Sehr geehrte Damen, sehr geehrte Herren,

das Jahr 2017 klingt aus. Die Zeit der Jahresrückblicke hat begonnen. Der vierte Newsletter wird sich daher mit einer Rückschau der Aktivitäten des Bündnisses für Gute Arbeit in diesem Jahr beschäftigten und einen Ausblick auf 2018 geben.

Zuvorderst ist die Sitzung des Brandenburger Bündnisses für Gute Arbeit am 21. September 2017 zu nennen. Wie zur Konstituierung im Mai 2016 vereinbart, diente sie der Halbzeitbilanzierung der Umsetzung des Arbeitsprogramms.
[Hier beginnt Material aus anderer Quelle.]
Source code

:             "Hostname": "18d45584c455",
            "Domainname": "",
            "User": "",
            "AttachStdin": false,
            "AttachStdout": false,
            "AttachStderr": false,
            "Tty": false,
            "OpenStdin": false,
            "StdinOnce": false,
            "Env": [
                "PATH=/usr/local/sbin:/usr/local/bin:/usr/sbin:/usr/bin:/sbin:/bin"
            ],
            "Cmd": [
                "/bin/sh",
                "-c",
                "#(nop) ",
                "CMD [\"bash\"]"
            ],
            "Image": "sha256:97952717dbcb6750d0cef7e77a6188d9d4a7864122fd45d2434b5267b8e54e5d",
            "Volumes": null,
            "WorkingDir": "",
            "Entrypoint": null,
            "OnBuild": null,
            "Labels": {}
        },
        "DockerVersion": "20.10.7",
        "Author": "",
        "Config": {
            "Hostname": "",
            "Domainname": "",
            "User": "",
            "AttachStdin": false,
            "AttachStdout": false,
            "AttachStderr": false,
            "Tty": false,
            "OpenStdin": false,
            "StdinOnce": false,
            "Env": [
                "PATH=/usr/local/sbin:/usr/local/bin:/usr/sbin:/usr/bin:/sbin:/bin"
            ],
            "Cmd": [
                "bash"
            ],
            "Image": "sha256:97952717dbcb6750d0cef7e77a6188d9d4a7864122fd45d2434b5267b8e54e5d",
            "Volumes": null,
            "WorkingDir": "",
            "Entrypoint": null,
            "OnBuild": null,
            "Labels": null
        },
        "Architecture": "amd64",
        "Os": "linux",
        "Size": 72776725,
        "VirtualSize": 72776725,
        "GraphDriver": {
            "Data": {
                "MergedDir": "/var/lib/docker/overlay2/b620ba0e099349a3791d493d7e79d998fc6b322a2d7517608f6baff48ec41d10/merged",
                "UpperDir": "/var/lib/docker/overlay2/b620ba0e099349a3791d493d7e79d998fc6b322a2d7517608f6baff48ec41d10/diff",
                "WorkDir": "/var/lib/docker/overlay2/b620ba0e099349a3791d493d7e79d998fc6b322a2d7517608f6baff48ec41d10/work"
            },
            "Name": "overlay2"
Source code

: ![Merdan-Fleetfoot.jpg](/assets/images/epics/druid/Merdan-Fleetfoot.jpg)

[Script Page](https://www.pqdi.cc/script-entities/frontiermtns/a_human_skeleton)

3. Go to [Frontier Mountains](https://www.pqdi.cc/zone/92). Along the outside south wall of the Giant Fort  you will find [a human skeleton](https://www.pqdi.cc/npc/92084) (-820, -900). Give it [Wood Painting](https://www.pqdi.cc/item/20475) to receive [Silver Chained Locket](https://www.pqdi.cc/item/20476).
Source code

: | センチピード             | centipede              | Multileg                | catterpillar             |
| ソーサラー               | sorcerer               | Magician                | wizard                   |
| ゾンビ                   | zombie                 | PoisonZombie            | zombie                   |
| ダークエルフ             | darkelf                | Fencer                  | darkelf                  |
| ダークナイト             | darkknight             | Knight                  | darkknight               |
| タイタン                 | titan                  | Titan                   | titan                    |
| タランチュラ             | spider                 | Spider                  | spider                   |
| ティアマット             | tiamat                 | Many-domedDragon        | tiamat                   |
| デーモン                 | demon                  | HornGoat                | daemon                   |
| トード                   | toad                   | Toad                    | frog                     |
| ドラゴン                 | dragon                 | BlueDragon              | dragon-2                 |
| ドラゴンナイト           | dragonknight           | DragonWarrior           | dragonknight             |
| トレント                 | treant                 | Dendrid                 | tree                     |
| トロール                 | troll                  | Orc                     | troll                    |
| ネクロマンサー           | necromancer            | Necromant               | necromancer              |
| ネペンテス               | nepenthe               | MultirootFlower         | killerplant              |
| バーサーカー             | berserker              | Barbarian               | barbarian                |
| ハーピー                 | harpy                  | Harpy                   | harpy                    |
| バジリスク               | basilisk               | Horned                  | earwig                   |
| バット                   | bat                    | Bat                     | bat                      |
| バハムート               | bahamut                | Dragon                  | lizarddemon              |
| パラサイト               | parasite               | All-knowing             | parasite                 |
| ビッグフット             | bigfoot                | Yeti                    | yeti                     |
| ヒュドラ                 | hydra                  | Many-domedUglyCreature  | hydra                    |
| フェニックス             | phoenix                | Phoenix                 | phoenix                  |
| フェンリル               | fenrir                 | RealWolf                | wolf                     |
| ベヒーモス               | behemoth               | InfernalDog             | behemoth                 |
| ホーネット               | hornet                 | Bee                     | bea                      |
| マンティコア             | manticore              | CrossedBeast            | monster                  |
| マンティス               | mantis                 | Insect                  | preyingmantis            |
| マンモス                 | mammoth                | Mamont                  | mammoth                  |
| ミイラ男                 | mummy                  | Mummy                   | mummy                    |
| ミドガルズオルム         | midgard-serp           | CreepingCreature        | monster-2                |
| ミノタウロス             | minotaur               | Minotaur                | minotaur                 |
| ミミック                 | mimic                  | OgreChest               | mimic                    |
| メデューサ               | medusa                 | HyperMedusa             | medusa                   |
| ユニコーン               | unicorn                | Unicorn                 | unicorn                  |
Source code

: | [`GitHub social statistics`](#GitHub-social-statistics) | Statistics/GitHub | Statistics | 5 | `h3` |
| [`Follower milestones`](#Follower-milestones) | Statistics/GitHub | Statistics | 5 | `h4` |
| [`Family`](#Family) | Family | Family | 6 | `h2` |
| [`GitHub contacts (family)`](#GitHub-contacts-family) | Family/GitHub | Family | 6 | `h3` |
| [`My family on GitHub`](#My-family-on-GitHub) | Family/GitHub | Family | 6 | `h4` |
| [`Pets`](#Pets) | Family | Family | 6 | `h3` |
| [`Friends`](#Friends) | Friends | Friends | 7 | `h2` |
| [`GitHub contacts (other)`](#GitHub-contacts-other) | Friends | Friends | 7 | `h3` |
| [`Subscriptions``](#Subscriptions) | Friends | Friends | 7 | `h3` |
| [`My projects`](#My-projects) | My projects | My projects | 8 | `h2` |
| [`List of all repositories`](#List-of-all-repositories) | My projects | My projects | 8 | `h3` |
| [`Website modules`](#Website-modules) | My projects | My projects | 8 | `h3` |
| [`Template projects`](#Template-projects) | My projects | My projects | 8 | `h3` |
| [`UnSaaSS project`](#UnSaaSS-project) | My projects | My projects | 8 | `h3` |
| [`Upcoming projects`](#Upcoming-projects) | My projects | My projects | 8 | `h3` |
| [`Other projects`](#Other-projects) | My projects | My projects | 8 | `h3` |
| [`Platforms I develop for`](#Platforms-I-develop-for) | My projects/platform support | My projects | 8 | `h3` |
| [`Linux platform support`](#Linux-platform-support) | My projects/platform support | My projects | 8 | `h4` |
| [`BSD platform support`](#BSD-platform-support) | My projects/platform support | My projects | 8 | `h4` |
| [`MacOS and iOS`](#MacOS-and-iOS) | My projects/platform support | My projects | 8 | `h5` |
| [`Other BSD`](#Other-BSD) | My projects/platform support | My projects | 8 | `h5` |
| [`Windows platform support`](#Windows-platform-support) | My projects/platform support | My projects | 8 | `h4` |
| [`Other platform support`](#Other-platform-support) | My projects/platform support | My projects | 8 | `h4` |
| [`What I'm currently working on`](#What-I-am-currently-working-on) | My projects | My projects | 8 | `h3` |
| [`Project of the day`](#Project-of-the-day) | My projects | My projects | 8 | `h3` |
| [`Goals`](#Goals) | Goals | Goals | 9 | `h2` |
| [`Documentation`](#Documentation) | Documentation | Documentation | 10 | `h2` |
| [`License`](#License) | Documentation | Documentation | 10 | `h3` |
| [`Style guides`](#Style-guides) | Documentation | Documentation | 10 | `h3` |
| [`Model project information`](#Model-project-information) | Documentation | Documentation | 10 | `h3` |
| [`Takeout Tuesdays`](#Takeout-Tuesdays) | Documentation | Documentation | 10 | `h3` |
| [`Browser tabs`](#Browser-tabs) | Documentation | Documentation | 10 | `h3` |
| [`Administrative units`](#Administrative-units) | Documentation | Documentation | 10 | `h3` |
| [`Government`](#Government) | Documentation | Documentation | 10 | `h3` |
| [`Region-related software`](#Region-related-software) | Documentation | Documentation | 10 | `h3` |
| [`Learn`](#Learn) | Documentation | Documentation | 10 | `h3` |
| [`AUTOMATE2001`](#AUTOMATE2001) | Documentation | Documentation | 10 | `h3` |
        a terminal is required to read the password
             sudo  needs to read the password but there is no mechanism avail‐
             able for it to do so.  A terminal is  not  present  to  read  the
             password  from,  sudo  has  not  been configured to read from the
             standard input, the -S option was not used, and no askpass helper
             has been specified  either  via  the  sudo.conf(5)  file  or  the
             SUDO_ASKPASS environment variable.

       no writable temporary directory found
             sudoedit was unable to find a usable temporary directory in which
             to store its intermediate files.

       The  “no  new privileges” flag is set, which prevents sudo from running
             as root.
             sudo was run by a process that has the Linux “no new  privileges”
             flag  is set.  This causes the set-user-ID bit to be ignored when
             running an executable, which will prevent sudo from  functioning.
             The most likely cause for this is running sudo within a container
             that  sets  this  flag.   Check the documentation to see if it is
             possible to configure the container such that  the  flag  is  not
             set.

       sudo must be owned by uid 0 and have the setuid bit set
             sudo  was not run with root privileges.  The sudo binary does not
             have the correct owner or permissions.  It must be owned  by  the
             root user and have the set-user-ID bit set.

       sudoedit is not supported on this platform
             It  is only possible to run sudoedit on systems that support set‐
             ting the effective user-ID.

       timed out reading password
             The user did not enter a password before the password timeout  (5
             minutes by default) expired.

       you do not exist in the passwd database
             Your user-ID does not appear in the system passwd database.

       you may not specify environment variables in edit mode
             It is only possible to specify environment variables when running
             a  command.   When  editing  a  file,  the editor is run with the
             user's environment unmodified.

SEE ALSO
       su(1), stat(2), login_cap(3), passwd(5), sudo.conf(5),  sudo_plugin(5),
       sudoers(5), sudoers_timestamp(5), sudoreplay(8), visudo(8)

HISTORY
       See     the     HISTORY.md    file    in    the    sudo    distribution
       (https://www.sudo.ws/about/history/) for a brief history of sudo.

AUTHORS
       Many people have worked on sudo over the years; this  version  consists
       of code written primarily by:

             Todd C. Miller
Insgesamt zufrieden blickten die Partner des Bündnisses auf den aktuellen Umsetzungsstand: die Aufträge des Programms wurden angegangen, sind teils bereits eingelöst oder zumindest in Bearbeitung. Es hat sich gezeigt, dass das Programm den verschiedenen Gremien als gute Orientierung dienen konnte.

Zweiter Schwerpunkt – und Highlight – der Sitzung am 21. September war die Unterzeichnung einer Kooperation des Landes Brandenburg mit dem renommierten Wissenschaftszentrum Berlin für Sozialforschung (WZB). Hierzu nahm Frau Prof. Dr. Jutta Allmendinger, Präsidentin des WZB, als Gast an der Sitzung teil und unterzeichnete gemeinsam mit Herrn Ministerpräsident Dr. Dietmar Woidke die Kooperationsvereinbarung. Im Zentrum der Zusammenarbeit steht ein umfangreicher Kooperationsprozess: „Gute Arbeit in Brandenburg – Politik und Wissenschaft im Dialog“. Von diesem erwarten wir uns ein besseres Verständnis des dynamischen Wandels der Arbeitswelt sowie Anregungen und Ideen zur Weiterentwicklung der Brandenburger Arbeitspolitik. 

Ich wünsche Ihnen eine besinnliche Adventszeit und ein frohes Weihnachtsfest und freue mich auf die weitere Zusammenarbeit im kommenden Jahr 2018.

Mit freundlichen Grüßen

Dr. Friederike Haase
Leiterin der Abteilung Arbeit, Qualifizierung und Fachkräfte
Ministerium für Arbeit, Soziales, Gesundheit, Frauen und Familie (MASGF) 

1. Neuigkeiten aus den Gremien

Brandenburger Sozialpartnerdialog

In den Sitzungen des Sozialpartnerdialogs ist die Umsetzung des gesetzlichen Mindestlohns ein obligatorischer Tagesordnungspunkt. Da wiederholt in der breiten Öffentlichkeit als auch in der Fachwelt Diskussionen zur Einhaltung und Kontrolle des Mindestlohns sowie zu möglichen Unregelmäßigkeiten in einzelnen Branchen aufkommen, stand diese Thematik im Zentrum der Sitzung am 20. Juli 2017. Hierzu waren Gäste der zuständigen Finanzkontrolle Schwarzarbeit des Zolls (FKS) und des Südbrandenburgischen Bündnisses gegen Schwarzarbeit, welches sich 2014 gründete, zugegen.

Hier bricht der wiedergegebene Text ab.